I doubt it will be any surprise to anyone who has read my posts before that I have a sincerely unhappy relationship with my body image. There are few times that I willingly take a photo of myself, pause to look in a mirror, and feel any happiness about my current shape.
However, as I get closer to 20 weeks in my second (and probably final) pregnancy, I find myself rubbing my stomach with pride. I stop in front of the mirror for a long minute to try to feel where my little swimmer is kicking around. For the first time since I had my daughter Lillie five years ago, I don’t feel like I despise every stretch mark and bit of cellulite.
Getting pregnant this time around was difficult for us, largely because of my weight and the issues that come along with it: PCOS and the first signs of diabetes. It took nearly five years and an incredibly supportive OBGYN to have success. Now that we are expecting a beautiful baby girl in December, I can’t help but be proud of my baby-incubating tummy.
This time around, as I see more stretch marks starting to etch their way into my sides, I don’t feel like I want to cry. I no longer fear what will happen when the baby is born and there is still so much extra weight to deal with. Instead, I feel motivated.
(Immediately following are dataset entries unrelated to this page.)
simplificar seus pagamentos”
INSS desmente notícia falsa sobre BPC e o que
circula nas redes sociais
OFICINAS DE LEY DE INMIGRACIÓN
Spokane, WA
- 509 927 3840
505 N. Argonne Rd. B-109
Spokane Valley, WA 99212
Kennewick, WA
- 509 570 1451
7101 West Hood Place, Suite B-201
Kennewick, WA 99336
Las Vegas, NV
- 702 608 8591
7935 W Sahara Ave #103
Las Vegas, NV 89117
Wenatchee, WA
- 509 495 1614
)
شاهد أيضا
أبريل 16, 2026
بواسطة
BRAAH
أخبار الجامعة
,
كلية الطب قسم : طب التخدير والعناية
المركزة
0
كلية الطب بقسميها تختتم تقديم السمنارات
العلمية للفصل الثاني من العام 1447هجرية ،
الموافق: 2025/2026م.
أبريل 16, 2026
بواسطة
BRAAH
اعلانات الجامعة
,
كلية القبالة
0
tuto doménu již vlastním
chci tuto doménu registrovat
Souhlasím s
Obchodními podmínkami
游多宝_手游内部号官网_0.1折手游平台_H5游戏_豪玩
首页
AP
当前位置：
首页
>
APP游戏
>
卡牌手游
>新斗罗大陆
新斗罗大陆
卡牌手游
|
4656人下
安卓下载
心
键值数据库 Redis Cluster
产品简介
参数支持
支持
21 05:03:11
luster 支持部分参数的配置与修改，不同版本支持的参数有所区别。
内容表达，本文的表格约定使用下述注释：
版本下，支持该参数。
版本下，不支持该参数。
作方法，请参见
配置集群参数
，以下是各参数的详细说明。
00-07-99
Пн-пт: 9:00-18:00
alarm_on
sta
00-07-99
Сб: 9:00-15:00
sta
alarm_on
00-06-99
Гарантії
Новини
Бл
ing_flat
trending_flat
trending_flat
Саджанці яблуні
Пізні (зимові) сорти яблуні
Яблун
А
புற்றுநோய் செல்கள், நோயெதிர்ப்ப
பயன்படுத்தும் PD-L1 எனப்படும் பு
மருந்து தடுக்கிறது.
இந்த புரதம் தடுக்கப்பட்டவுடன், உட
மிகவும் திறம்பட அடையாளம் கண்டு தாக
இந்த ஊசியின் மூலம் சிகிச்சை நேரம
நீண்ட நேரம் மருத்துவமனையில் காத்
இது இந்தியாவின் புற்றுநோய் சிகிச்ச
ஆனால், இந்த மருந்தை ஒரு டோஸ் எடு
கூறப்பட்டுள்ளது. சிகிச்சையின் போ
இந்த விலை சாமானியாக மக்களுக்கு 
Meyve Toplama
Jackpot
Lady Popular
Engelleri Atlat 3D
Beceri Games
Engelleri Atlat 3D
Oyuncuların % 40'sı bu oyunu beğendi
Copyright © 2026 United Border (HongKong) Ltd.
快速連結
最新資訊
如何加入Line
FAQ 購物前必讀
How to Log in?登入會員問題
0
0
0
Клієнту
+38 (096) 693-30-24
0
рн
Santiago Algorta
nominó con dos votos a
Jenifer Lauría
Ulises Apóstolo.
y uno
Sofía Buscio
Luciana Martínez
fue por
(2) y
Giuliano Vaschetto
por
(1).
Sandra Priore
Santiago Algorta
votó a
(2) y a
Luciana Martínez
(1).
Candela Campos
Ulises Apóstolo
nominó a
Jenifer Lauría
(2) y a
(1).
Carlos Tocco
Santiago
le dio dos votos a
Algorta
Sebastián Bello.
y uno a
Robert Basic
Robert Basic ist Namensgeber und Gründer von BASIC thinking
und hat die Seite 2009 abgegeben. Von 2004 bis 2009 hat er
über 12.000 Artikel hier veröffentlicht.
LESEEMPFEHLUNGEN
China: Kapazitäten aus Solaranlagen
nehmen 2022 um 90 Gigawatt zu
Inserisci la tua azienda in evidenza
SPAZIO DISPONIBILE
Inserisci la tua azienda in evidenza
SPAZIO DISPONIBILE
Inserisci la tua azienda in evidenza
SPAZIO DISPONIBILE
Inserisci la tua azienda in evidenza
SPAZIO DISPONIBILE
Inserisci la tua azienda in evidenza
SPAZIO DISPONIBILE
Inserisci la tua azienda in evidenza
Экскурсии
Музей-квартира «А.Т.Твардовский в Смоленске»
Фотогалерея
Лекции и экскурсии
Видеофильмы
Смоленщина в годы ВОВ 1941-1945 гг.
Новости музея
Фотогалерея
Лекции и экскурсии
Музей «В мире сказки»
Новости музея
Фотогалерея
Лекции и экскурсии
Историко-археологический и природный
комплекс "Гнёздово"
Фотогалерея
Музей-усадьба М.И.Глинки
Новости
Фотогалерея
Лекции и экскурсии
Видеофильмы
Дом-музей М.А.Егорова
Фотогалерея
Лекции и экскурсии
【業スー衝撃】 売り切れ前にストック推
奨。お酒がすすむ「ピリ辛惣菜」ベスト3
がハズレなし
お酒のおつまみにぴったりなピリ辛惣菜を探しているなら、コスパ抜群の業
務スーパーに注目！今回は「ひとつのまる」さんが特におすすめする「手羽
I’ve been blessed enough to have a second little girl. If everything goes well and she is born happy and healthy, I plan to make the best of every second and finally get control of myself. I’ve already started to make changes — those sorts of dietary and exercise changes that will lead to a healthier me in the future. I do this not because I want to love my body better as I think that ship sadly sailed in my youth and was eaten by a Kraken.
However, I will work to get as healthy as I can before and after the baby comes, because I want to be there for my new little girl and my active five-year-old. I want to be able to run and chase and play and laugh and not struggle so hard to just move through my day. I want to be proud of myself in a new way.
So, this is my goal as this pregnancy progresses: I hope to move and play, eat better, and try to get a handle on my addiction to all things Dew and candy. As I work through it, I’ll need plenty of support and encouragement. I’d be happy to supply support and encouragement for anyone else going through the same struggles. So don’t hesitate to reach out if this resonates with you. I really want to know that I’m not alone in this.